### About this exercise
Write out every line below that includes the word "KiCad".

========================================

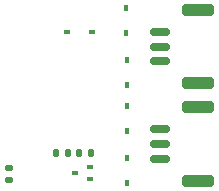
<source format=gbr>
%TF.GenerationSoftware,KiCad,Pcbnew,(6.0.9)*%
%TF.CreationDate,2022-11-27T18:10:09+08:00*%
%TF.ProjectId,usb2serial_pcb,75736232-7365-4726-9961-6c5f7063622e,1.0*%
%TF.SameCoordinates,Original*%
%TF.FileFunction,Paste,Bot*%
%TF.FilePolarity,Positive*%
%FSLAX46Y46*%
G04 Gerber Fmt 4.6, Leading zero omitted, Abs format (unit mm)*
G04 Created by KiCad (PCBNEW (6.0.9)) date 2022-11-27 18:10:09*
%MOMM*%
%LPD*%
G01*
G04 APERTURE LIST*
G04 Aperture macros list*
%AMRoundRect*
0 Rectangle with rounded corners*
0 $1 Rounding radius*
0 $2 $3 $4 $5 $6 $7 $8 $9 X,Y pos of 4 corners*
0 Add a 4 corners polygon primitive as box body*
4,1,4,$2,$3,$4,$5,$6,$7,$8,$9,$2,$3,0*
0 Add four circle primitives for the rounded corners*
1,1,$1+$1,$2,$3*
1,1,$1+$1,$4,$5*
1,1,$1+$1,$6,$7*
1,1,$1+$1,$8,$9*
0 Add four rect primitives between the rounded corners*
20,1,$1+$1,$2,$3,$4,$5,0*
20,1,$1+$1,$4,$5,$6,$7,0*
20,1,$1+$1,$6,$7,$8,$9,0*
20,1,$1+$1,$8,$9,$2,$3,0*%
G04 Aperture macros list end*
%ADD10R,0.450000X0.600000*%
%ADD11RoundRect,0.150000X-0.700000X0.150000X-0.700000X-0.150000X0.700000X-0.150000X0.700000X0.150000X0*%
%ADD12RoundRect,0.250000X-1.100000X0.250000X-1.100000X-0.250000X1.100000X-0.250000X1.100000X0.250000X0*%
%ADD13RoundRect,0.135000X0.135000X0.185000X-0.135000X0.185000X-0.135000X-0.185000X0.135000X-0.185000X0*%
%ADD14RoundRect,0.135000X-0.135000X-0.185000X0.135000X-0.185000X0.135000X0.185000X-0.135000X0.185000X0*%
%ADD15RoundRect,0.135000X0.185000X-0.135000X0.185000X0.135000X-0.185000X0.135000X-0.185000X-0.135000X0*%
%ADD16R,0.600000X0.450000*%
%ADD17R,0.510000X0.400000*%
G04 APERTURE END LIST*
D10*
%TO.C,D3*%
X62585600Y-40961600D03*
X62585600Y-43061600D03*
%TD*%
D11*
%TO.C,J4*%
X65409200Y-42946000D03*
X65409200Y-44196000D03*
X65409200Y-45446000D03*
D12*
X68609200Y-41096000D03*
X68609200Y-47296000D03*
%TD*%
D10*
%TO.C,D4*%
X62585600Y-47481200D03*
X62585600Y-45381200D03*
%TD*%
D13*
%TO.C,R1*%
X57660000Y-44958000D03*
X56640000Y-44958000D03*
%TD*%
D14*
%TO.C,R4*%
X58570400Y-44958000D03*
X59590400Y-44958000D03*
%TD*%
D11*
%TO.C,J3*%
X65409200Y-34716400D03*
X65409200Y-35966400D03*
X65409200Y-37216400D03*
D12*
X68609200Y-32866400D03*
X68609200Y-39066400D03*
%TD*%
D15*
%TO.C,R8*%
X52628800Y-47220600D03*
X52628800Y-46200600D03*
%TD*%
D10*
%TO.C,D1*%
X62534800Y-32681200D03*
X62534800Y-34781200D03*
%TD*%
%TO.C,D2*%
X62585600Y-39200800D03*
X62585600Y-37100800D03*
%TD*%
D16*
%TO.C,D5*%
X57522400Y-34747200D03*
X59622400Y-34747200D03*
%TD*%
D17*
%TO.C,Q1*%
X59522200Y-46134400D03*
X59522200Y-47134400D03*
X58232200Y-46634400D03*
%TD*%
M02*

</source>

========================================

### Worked solution
%TF.GenerationSoftware,KiCad,Pcbnew,(6.0.9)*%
G04 Created by KiCad (PCBNEW (6.0.9)) date 2022-11-27 18:10:09*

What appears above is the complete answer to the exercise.